When prompt perturbations break your A/B test: A valid statistical test for generative surveying
Researchers demonstrate that standard statistical hypothesis tests fail when applied to generative surveying, where LLM-based personas provide market research feedback. The study proposes a valid permutation test that accounts for prompt sensitivity and provides guidance on optimal resource allocation for this emerging research methodology.
Generative surveying represents a paradigm shift in market research, leveraging LLM-based personas to replace costly human focus groups and surveys. This methodology has gained traction due to scalability and cost efficiency, but the underlying statistical foundation remains unexamined. The research reveals a critical vulnerability: LLMs exhibit sensitivity to minor prompt variations, meaning identical questions phrased differently can yield contradictory conclusions. This sensitivity undermines the validity of traditional statistical tests like the sign test and Wilcoxon signed-rank test, which assume stable, repeatable measurements.
The paper addresses a practical problem facing researchers and companies relying on generative surveying for decision-making. When LLM outputs vary based on arbitrary phrasing choices, conclusions about message effectiveness or product positioning become unreliable. Standard hypothesis tests incorrectly assume independence between observations, but perturbation-induced variations create dependencies that violate these assumptions. The proposed permutation test corrects this flaw by explicitly modeling the perturbation structure inherent in generative surveying.
For organizations deploying LLM-based research at scale, this work carries significant implications. Companies cannot trust survey conclusions drawn without accounting for prompt sensitivity, potentially leading to misallocated marketing budgets or flawed product decisions. The framework provides actionable guidance on resource allocation—determining optimal numbers of personas, prompt perturbations, and replicates to maximize statistical power within budget constraints.
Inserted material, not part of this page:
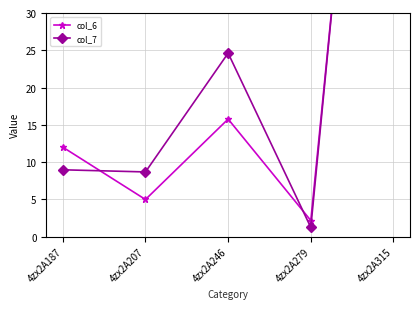

What is the average value of the col_7 series?

31.8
Looking ahead, this research establishes statistical rigor as essential for generative surveying adoption in high-stakes business decisions. Future work should explore whether similar perturbation effects occur across different LLM architectures and whether findings generalize beyond survey contexts to other LLM-based analytical applications.
- →Standard statistical tests are invalid for generative surveying due to LLM sensitivity to prompt variations and unaccounted correlations in the data.
- →A proposed permutation test explicitly models perturbation structure and provides valid inference under realistic generative surveying conditions.
- →Prompt perturbations create dependencies that violate independence assumptions required by classical hypothesis tests like Wilcoxon signed-rank.
- →Practical budget allocation guidance shows optimal distribution of resources across personas, prompt variations, and experimental replicates.
- →Estimated effects remain sensitive to statistical model choice, suggesting researchers must carefully specify models rather than relying on default approaches.